Se a gente não se apropria da nossa própria historicidade vem outros e fazem, e fazem de uma forma que não é interessante, que estigmatiza, que reproduz estereótipos. Inclusive isso às vezes significa um fetiche pela violência sobre os nossos corpos na telona. É muito importante perceber que isso muda quando assumimos o lugar da produção, do roteiro e da direção. Penso muito que cinema nordestino também é conhecido pelo processo (…)

(…) As pessoas frequentemente falam de uma leveza, de uma afetuosidade nos sets dos filmes nordestinos. E sim, acho que temos um jeito diferente de tratar os processos da coletividade, de um aquilombamento. Essa coisa de conseguir trabalhar no coletivo com amor, respeito, com um denguinho e vontade de voltar no outro dia, sabe? Set precisa ser assim. A gente não tem de normalizar outra forma de fazer set que não seja com muita comunicação gostosa. Esse organismo cinema precisa ter pé, cérebro e coração para a gente fazer a parada acontecer. Tenho feito trabalhos muito prazerosos nesse sentido”, disse Carolina.

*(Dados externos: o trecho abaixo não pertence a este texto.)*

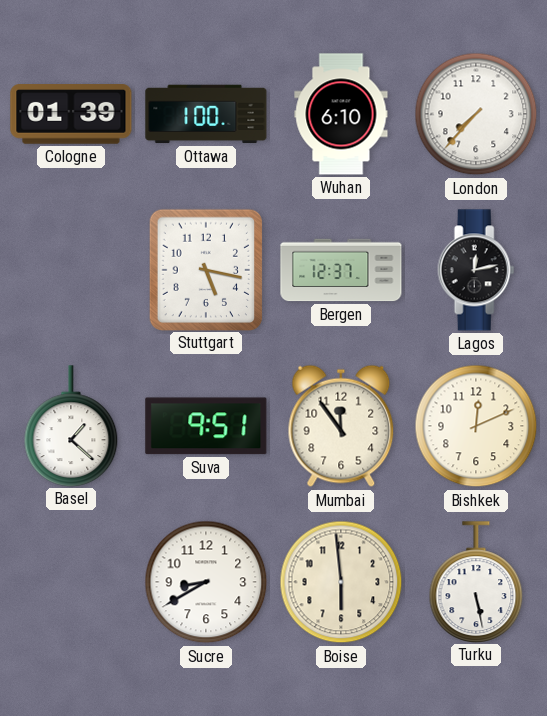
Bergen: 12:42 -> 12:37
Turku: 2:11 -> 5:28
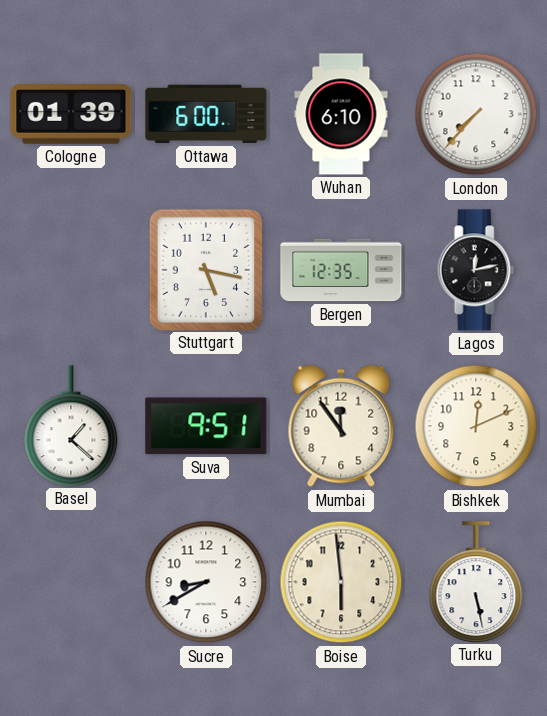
Ottawa: 1:00 -> 6:00
Bergen: 12:37 -> 12:35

Historicamente não temos políticas públicas de fomento no Rio Grande do Norte. Antes da Lei Paulo Gustavo, nunca tivemos edital para longa-metragem. Como fazemos as nossas histórias serem vistas? Com curtas-metragens estamos fazendo há algum tempo. A gente não quer ser um rodapé do cinema brasileiro (…) Vou citar como um exemplo Bacurau (2019). O filme foi rodado em Parelhas (RN) e havia poucas pessoas do Rio Grande do Norte trabalhando nele. Ele foi rodado no nosso solo. É importante a gente ocupar esse espaço. A série Cangaço Novo (2023-) foi rodada exatamente no mesmo território. E onde estão as pessoas do RN trabalhando nessas produções? (…)

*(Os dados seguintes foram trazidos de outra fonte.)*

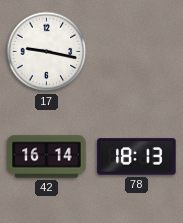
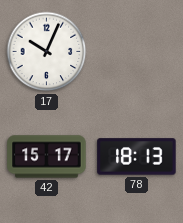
17: 9:17 -> 10:04
42: 16:14 -> 15:17
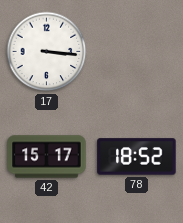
17: 10:04 -> 3:16
78: 18:13 -> 18:52
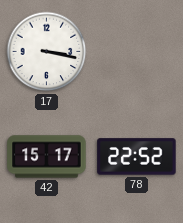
17: 3:16 -> 3:17
78: 18:52 -> 22:52
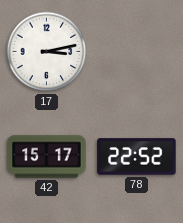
17: 3:17 -> 3:13
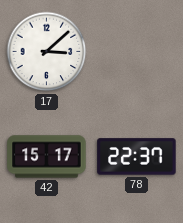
17: 3:13 -> 3:08
78: 22:52 -> 22:37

(…) Voltando a Bacurau, no começo do filme tem uma coisa que me incomoda muito. Vocês lembram o que está escrito numa plaquinha no começo do filme? ‘A oeste de Pernambuco’. É isso o que vai fica para a história. A gente não não teve tantos empregos de profissionais locais e também tem isso de apagar o território. Essa exploração territorial sem contrapartida acabar, é preciso ter uma contrapartida. O que essas obras deixam no local? O que os profissionais que vêm de fora têm que nós não temos”, disse Pedro.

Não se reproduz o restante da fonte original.